Portinari é o autor dos painéis Guerra e Paz (1952-1956), na sede da Organização das Nações Unidas, em Nova York, e dos painéis para o edifício do Ministério da Educação e Saúde Pública, no Rio de Janeiro (1936-1938). Em meados de 1940, quando o debate político se acirrava e as conquistas trabalhistas se estabeleciam no país, Portinari teve um grande engajamento político, tendo sido candidato a deputado federal e a senador pelo Partido Comunista do Brasil. Sua obra sintetiza, no campo da arte, os contrastes que marcam a cultura brasileira: se, por um lado, retratava a elite dominante, por outro, pintava a classe trabalhadora em um estilo que encontra eco na produção artística moderna da América Latina. A obra Retirantes (1944) faz parte da série de mesmo nome, que inscreveu na arte moderna a memória do sofrimento dos migrantes da seca. Assim como em obras literárias da época, como Vidas secas (1938), de Graciliano Ramos (1892-1953), as personagens parecem perder a sua humanidade e se misturar com a natureza dura e violenta. Na pintura, as faces têm a mesma forma e dimensão da Lua; os ossos e os relevos do corpo são semelhantes a pedras. Os sacos e os bebês pesam sobre os adultos, enquanto o rosto e os membros da criança vestida de verde se desfazem. A família de retirantes caminha descalça e aglomerada, seguida pelos urubus.
— Equipe curatorial MASP
Por Erick Santos
No empréstimo de obras entre museus, nós, conservadores, examinamos o estado das peças e, para garantir que elas viagem com segurança, pensamos em caixas e embalagens que as protejam de variações climáticas, trepidações e possíveis impactos. Além disso, como courier, muitas vezes acompanhamos as obras durante toda viagem até a montagem ou desmontagem da obra na exposição. Numa dessas ocasiões, acompanhei o retorno da pintura Retirantes (1944) de Candido Portinari que estava emprestada para uma exposição dedicada ao crítico e curador brasileiro Mário Pedrosa (1900-1981) no Museo Reina Sofia em Madri em 2017. É uma obra de grandes dimensões, e por isso não cabe num avião de passageiros, tendo que viajar em avião cargueiro. O courier também é responsável por supervisionar o manuseio da caixa no aeroporto e por conferir junto à tripulação quais outras cargas estão sendo transportadas, resguardando a segurança da obra. A série Retirantes era composta por cinco pinturas que foram expostas em Paris em 1946. Pietro Maria Bardi, então diretor do MASP, ficou impressionado com as obras quando as viu no ateliê do artista em 1948 e convenceu Assis Chateaubriand, o fundador do museu, a adquirir três delas para o acervo. Lembro da primeira vez que vi, ainda criança, Retirantes no livro da escola. A pintura retrata a seca no Nordeste e o processo migratório, e eu me identifiquei com a cena, lembrando da partida de minha família de nossa cidade natal no Agreste Baiano para tentar uma vida melhor no Sudeste. Hoje, anos depois, tenho a missão, como courier, de ser guardião dessa história e com meu trabalho poder preservá-la e acompanhá-la fora de nossas fronteiras.
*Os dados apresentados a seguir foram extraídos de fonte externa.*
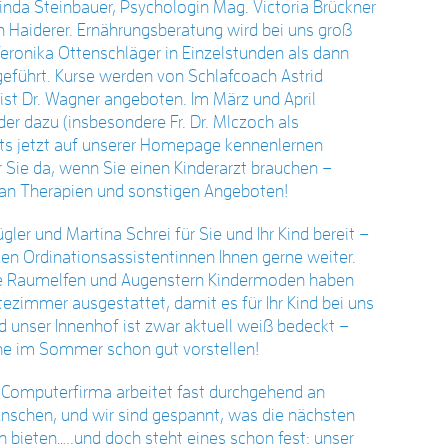
inda Steinbauer, Psychologin Mag. Victoria Brückner
 Haiderer. Ernährungsberatung wird bei uns groß
eronika Ottenschläger in Einzelstunden als dann
geführt. Kurse werden von Schlafcoach Astrid
st Dr. Wagner angeboten. Im März und April
r dazu (insbesondere Fr. Dr. Mlczoch als
reits jetzt auf unserer Homepage kennenlernen
r Sie da, wenn Sie einen Kinderarzt brauchen –
 an Therapien und sonstigen Angeboten!
ler und Martina Schrei für Sie und Ihr Kind bereit –
den Ordinationsassistentinnen Ihnen gerne weiter.
die Raumelfen und Augenstern Kindermoden haben
rtezimmer ausgestattet, damit es für Ihr Kind bei uns
 unser Innenhof ist zwar aktuell weiß bedeckt –
he im Sommer schon gut vorstellen!
e Computerfirma arbeitet fast durchgehend an
nschen, und wir sind gespannt, was die nächsten
 bieten…..und doch steht eines schon fest: unser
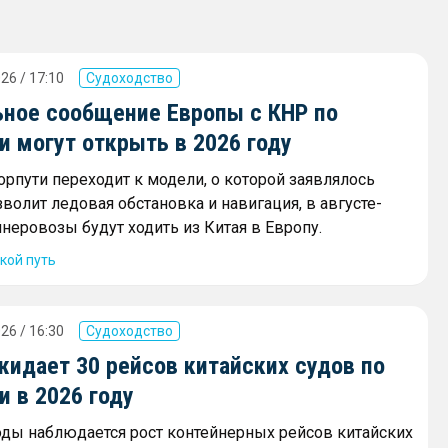
26 / 17:10
Судоходство
ное сообщение Европы с КНР по
 могут открыть в 2026 году
орпути переходит к модели, о которой заявлялось
зволит ледовая обстановка и навигация, в августе-
неровозы будут ходить из Китая в Европу.
кой путь
26 / 16:30
Судоходство
жидает 30 рейсов китайских судов по
 в 2026 году
оды наблюдается рост контейнерных рейсов китайских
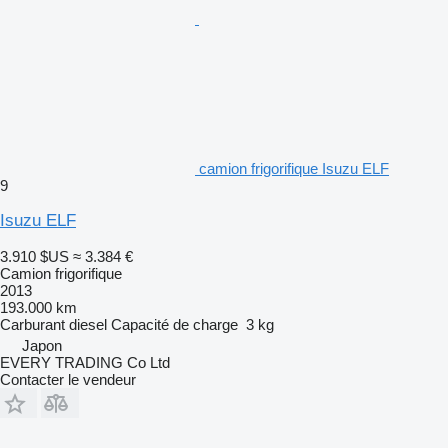
camion frigorifique Isuzu ELF
9
Isuzu ELF
3.910 $US
≈ 3.384 €
Camion frigorifique
2013
193.000 km
Carburant
diesel
Capacité de charge
3 kg
Japon
EVERY TRADING Co Ltd
Contacter le vendeur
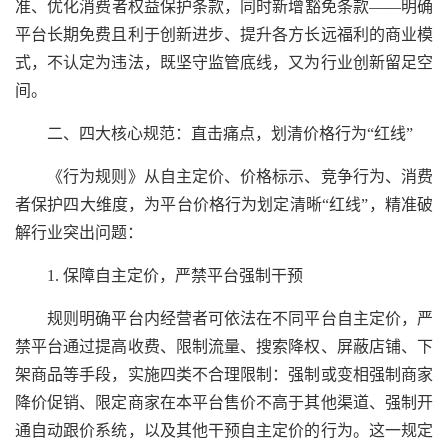
准、优化消费者权益保护条款，同时新增豁免条款——明确
平台长期免费且利于创新进步、提升各方长远福利的商业模
式，不认定为违法，既坚守监管底线，又为行业创新留足空
间。
二、四大核心规范：直击痛点，划清价格行为“红线”
《行为规则》从自主定价、价格标示、竞争行为、消费
者保护四大维度，为平台价格行为划定清晰“红线”，精准破
解行业突出问题：
1. 保障自主定价，严禁平台强制干预
规则明确平台内经营者可依法在不同平台自主定价，严
禁平台通过提高收费、限制流量、搜索降权、屏蔽店铺、下
架商品等手段，实施四类不合理限制：强制或变相强制商家
降价促销、限定商家在本平台售价不高于其他渠道、强制开
通自动跟价系统，以及其他干预自主定价的行为。这一规定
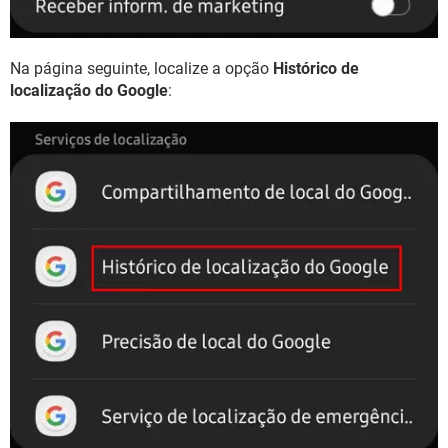
Na página seguinte, localize a opção
Histórico de
localização do Google
:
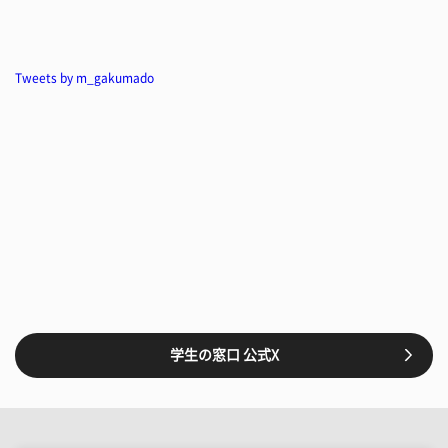
Tweets by m_gakumado
学生の窓口 公式X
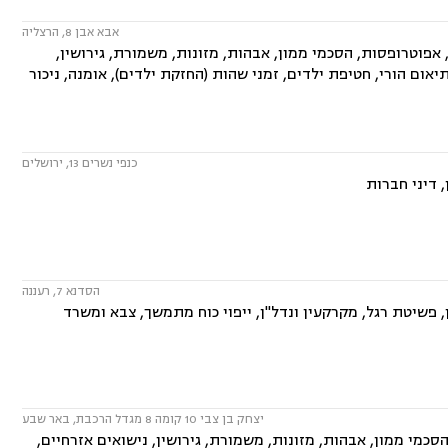
אבא אבן 8, הרצליה
פוטרופסות, הסכמי ממון, אבהות, מזונות, משמורת, גירושין,
יאום הורי, חטיפת ילדים, זמני שהות (החזקת ילדים), אומנה, ניכור
כנפי נשרים 13, ירושלים
 דיני חברות
הסדנא 7, רעננה
פשיטת רגל, מקרקעין ונדל"ן, ייפוי כוח מתמשך, צבא ומשרד
יצחק בן צבי 10 קומה 8 מגדל הרכבת, באר שבע
סכמי ממון, אבהות, מזונות, משמורת, גירושין, נישואים אזרחיים,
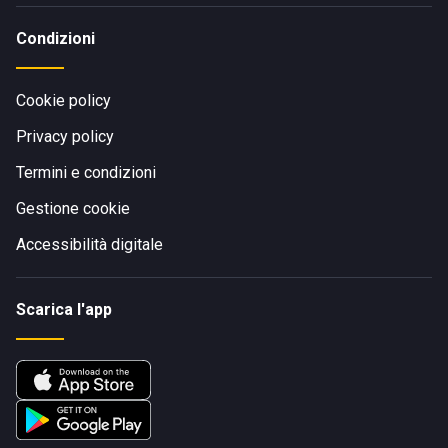
Condizioni
Cookie policy
Privacy policy
Termini e condizioni
Gestione cookie
Accessibilità digitale
Scarica l'app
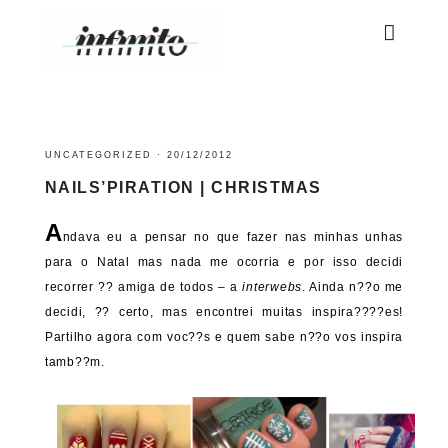
UNCATEGORIZED
·
20/12/2012
NAILS’PIRATION | CHRISTMAS
A
ndava eu a pensar no que fazer nas minhas unhas
para o Natal mas nada me ocorria e por isso decidi
recorrer ?? amiga de todos – a
interwebs
. Ainda n??o me
decidi, ?? certo, mas encontrei muitas inspira????es!
Partilho agora com voc??s e quem sabe n??o vos inspira
tamb??m.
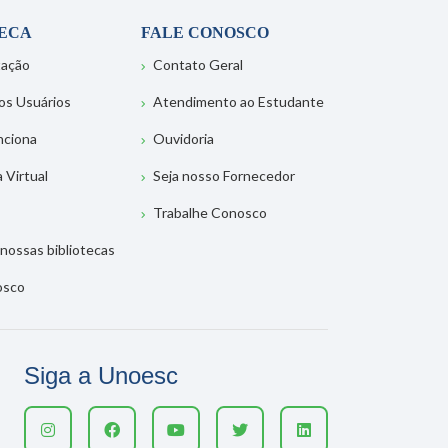
TECA
FALE CONOSCO
tação
Contato Geral
os Usuários
Atendimento ao Estudante
nciona
Ouvidoria
a Virtual
Seja nosso Fornecedor
Trabalhe Conosco
nossas bibliotecas
osco
Siga a Unoesc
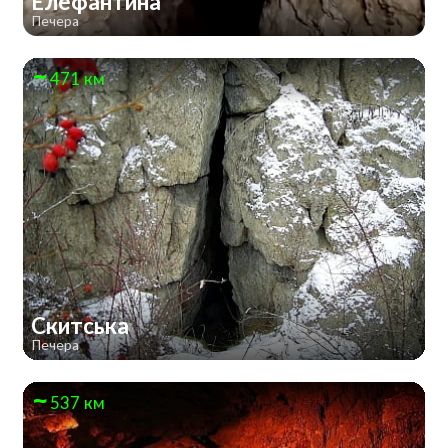
Елефантина
Печера
471 км
Скитська
Печера
537 км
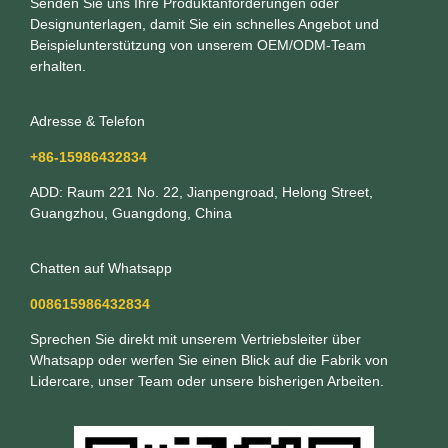
Senden Sie uns Ihre Produktanforderungen oder
Designunterlagen, damit Sie ein schnelles Angebot und
Beispielunterstützung von unserem OEM/ODM-Team
erhalten.
Adresse & Telefon
+86-15986432834
ADD: Raum 221 No. 22, Jianpengroad, Helong Street,
Guangzhou, Guangdong, China
Chatten auf Whatsapp
008615986432834
Sprechen Sie direkt mit unserem Vertriebsleiter über
Whatsapp oder werfen Sie einen Blick auf die Fabrik von
Lidercare, unser Team oder unsere bisherigen Arbeiten.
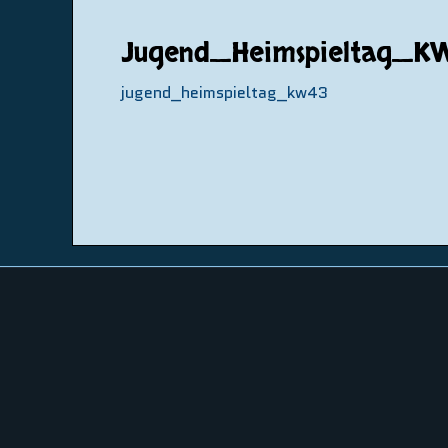
Jugend_Heimspieltag_K
jugend_heimspieltag_kw43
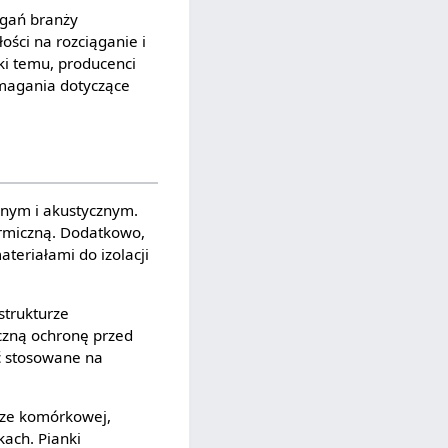
agań branży
ści na rozciąganie i
ki temu, producenci
magania dotyczące
znym i akustycznym.
ermiczną. Dodatkowo,
teriałami do izolacji
strukturze
czną ochronę przed
ć stosowane na
urze komórkowej,
kach. Pianki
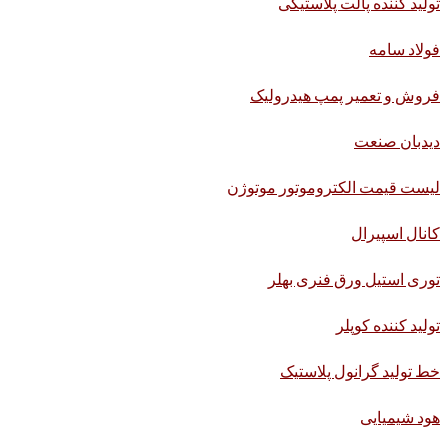
تولید کننده پالت پلاستیکی
فولاد سامه
فروش و تعمیر پمپ هیدرولیک
دیدبان صنعت
لیست قیمت الکتروموتور موتوژن
کانال اسپیرال
توری استیل ورق فنری بهلر
تولید کننده کوپلر
خط تولید گرانول پلاستیک
هود شیمیایی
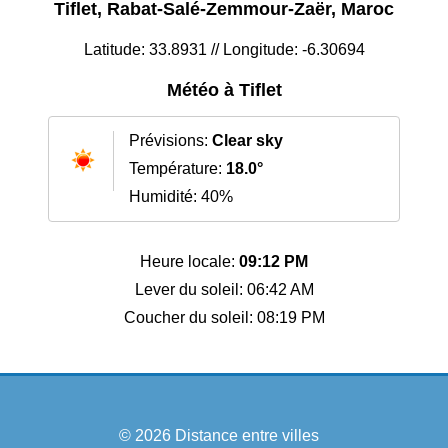
Tiflet, Rabat-Salé-Zemmour-Zaër, Maroc
Latitude: 33.8931 // Longitude: -6.30694
Météo à Tiflet
Prévisions:
Clear sky
Température:
18.0°
Humidité: 40%
Heure locale:
09:12 PM
Lever du soleil: 06:42 AM
Coucher du soleil: 08:19 PM
© 2026
Distance entre villes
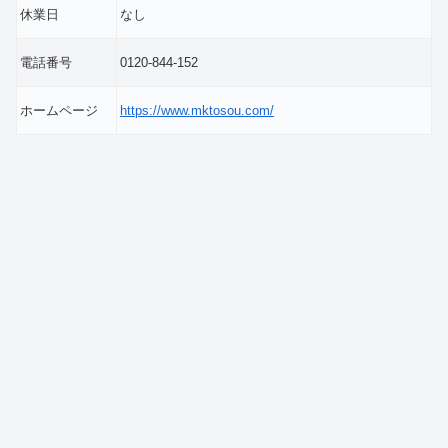
休業日
なし
電話番号
0120-844-152
ホームページ
https://www.mktosou.com/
— Erick Santos, assistente do núcleo de Conservação e Restauro, MASP, 2020
Entre 1944 e 1945, como em um desdobramento da Série Bíblica, Portinari cria um ciclo de cinco telas, que o artista expõe em Paris em 1946, obtendo um fervoroso comentário de Germain Bazin. As telas são assim denominadas: Criança Morta, Criança Morta, Emigrantes, Retirantes e Enterro na Rede. Delas, o Masp possui três, tendo o Musée d’Art Moderne de Paris adquirido uma das versões de Criança Morta. Embora menos audacioso que a Série Bíblica, o ciclo em questão aponta para divergentes soluções formais que vão desde um diálogo estreito com Siqueiros em Enterro na Rede, até soluções mais pessoais como Criança Morta, obra-prima da série, na qual a figura da criança atinge os extremos expressivos de Cosme Tura.